Organizations should have a documented tag policy that sets out their tagging structure so developers/teams can tag their services and resources in line with policy. Stax Tag Policy is a way of encoding these tagging rules into the Stax app and receiving regular feedback on where they are being broken.
How is this helpful?
Consider the case of a company that wants its various cost centers to have visibility over relevant costs. To achieve this, the company needs to ensure every taggable resource has a cost-center tag key and a value that matches one of the organization's cost centers.
With Tag Policy, an admin can create a matching policy within Stax to help enforce tagging.
Stax will then report on new resources that don't have a cost-center tag, so the issue can be fixed early – within a day – rather than waiting until the next reconciliation.
Who can use it?
This feature is restricted to Stax admins to set up, but any user can see how they are tracking against the tagging rules.
How do I use it?
A Tag Policy consists of one or more tag constraints. Visit the Cost->Tag Policy section of Stax to enter tag constraints.

Tag constraints can be set to accept any value that is entered for a given tag key or only accept a value from a predefined range of tag values.

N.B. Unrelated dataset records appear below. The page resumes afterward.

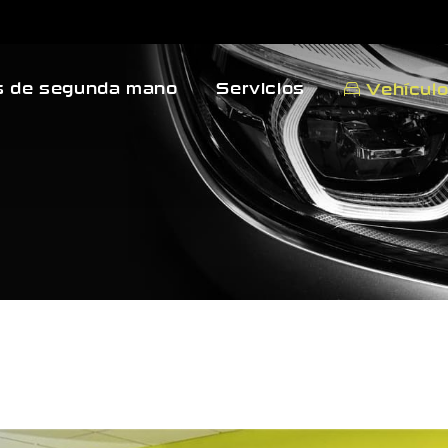
 de segunda mano
Servicios
Vehícul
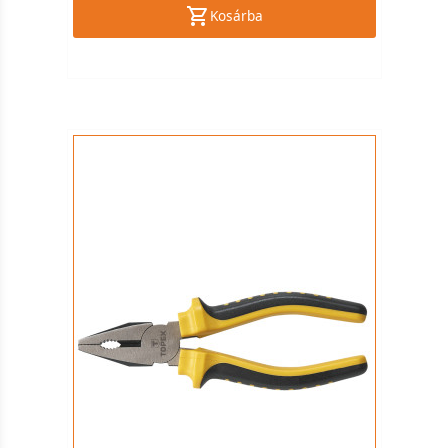
Kosárba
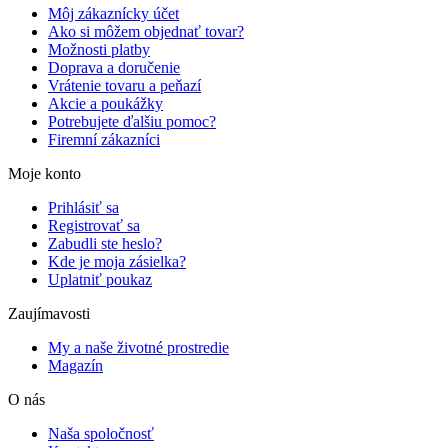
Môj zákaznícky účet
Ako si môžem objednať tovar?
Možnosti platby
Doprava a doručenie
Vrátenie tovaru a peňazí
Akcie a poukážky
Potrebujete ďalšiu pomoc?
Firemní zákazníci
Moje konto
Prihlásiť sa
Registrovať sa
Zabudli ste heslo?
Kde je moja zásielka?
Uplatniť poukaz
Zaujímavosti
My a naše životné prostredie
Magazín
O nás
Naša spoločnosť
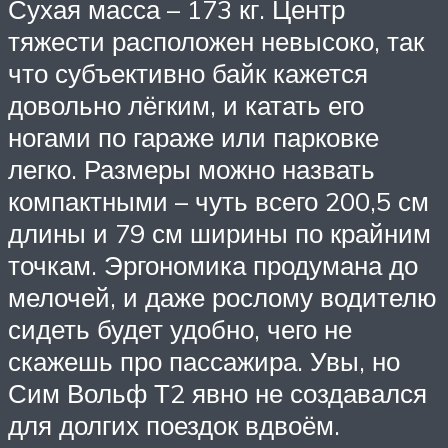
Сухая масса – 173 кг. Центр
тяжести расположен невысоко, так
что субъективно байк кажется
довольно лёгким, и катать его
ногами по гараже или парковке
легко. Размеры можно назвать
компактными – чуть всего 200,5 см
длины и 79 см ширины по крайним
точкам. Эргономика продумана до
мелочей, и даже рослому водителю
сидеть будет удобно, чего не
скажешь про пассажира. Увы, но
Сим Вольф Т2 явно не создавался
для долгих поездок вдвоём.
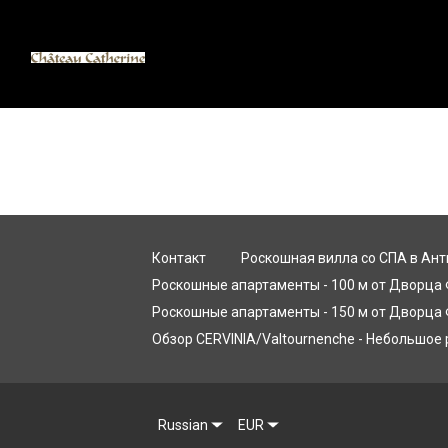
КАННСКИЙ
CANNES 
Контакт
Роскошная вилла со СПА в Анти
Маленькое шале в Итал
Роскошные апартаменты - 100 м от Дворца 
Роскошные апартаменты - 150 м от Дворца 
Обзор CERVINIA/Va
Обзор CERVINIA/Valtournenche - Небольшое 
Russian
EUR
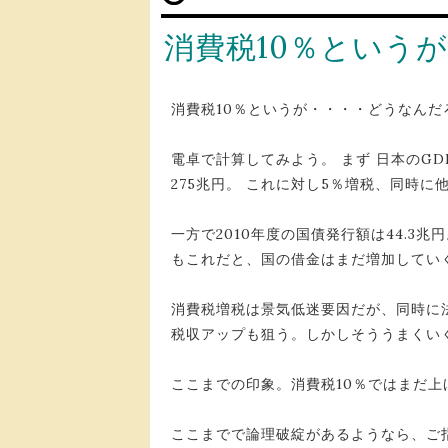
消費税10％というが
消費税10％というが・・・・どうなんだ
電卓で計算してみよう。 まず 日本のGD
275兆円。 これに対し5％増税、同時に
一方で2010年度の国債発行額は44.3
もこれだと、国の借金はまだ増加してい
消費税増税は景気低迷要因だが、同時に
税収アップも狙う。しかしそううまくい
ここまでの印象。消費税10％ではまだ
ここまでで論理破綻があるようなら、ご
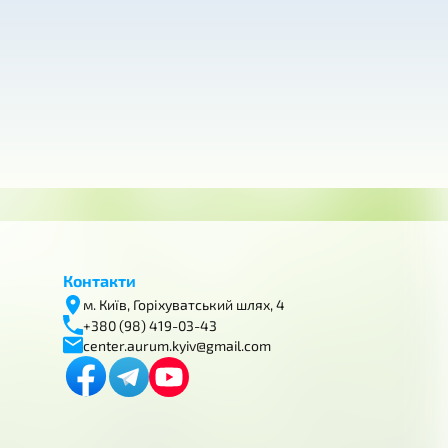
Контакти
м. Київ, Горіхуватський шлях, 4
+380 (98) 419-03-43
center.aurum.kyiv@gmail.com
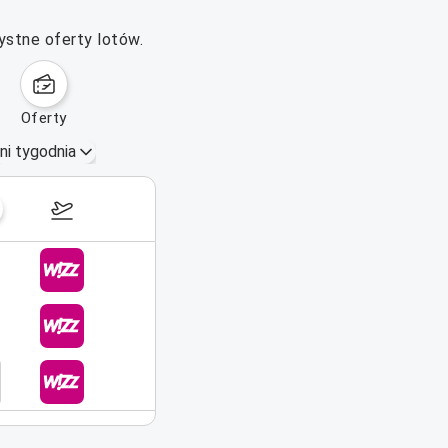
ystne oferty lotów.
oferty
ni tygodnia
26 paź–1 lis 2026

The decision between these two approaches will come down to the purpose of the tagging and how it relates to your business.
For example, an organization could require every AWS resource to have an 'owner' tag. Managing a predefined range of tag values for 'owners' would be difficult, since there could be thousands of tag values – no one wants to regularly negotiate or maintain such a long list.
In that case, we would recommend the customer use a tag constraint that can match any tag value.
But then another organization could require every resource to have an 'environment' tag. Since this organization will only ever use their 'production', 'nonproduction', and 'quality assurance' environments, a tag constraint that allows a selection between these tag values would be a more logical choice.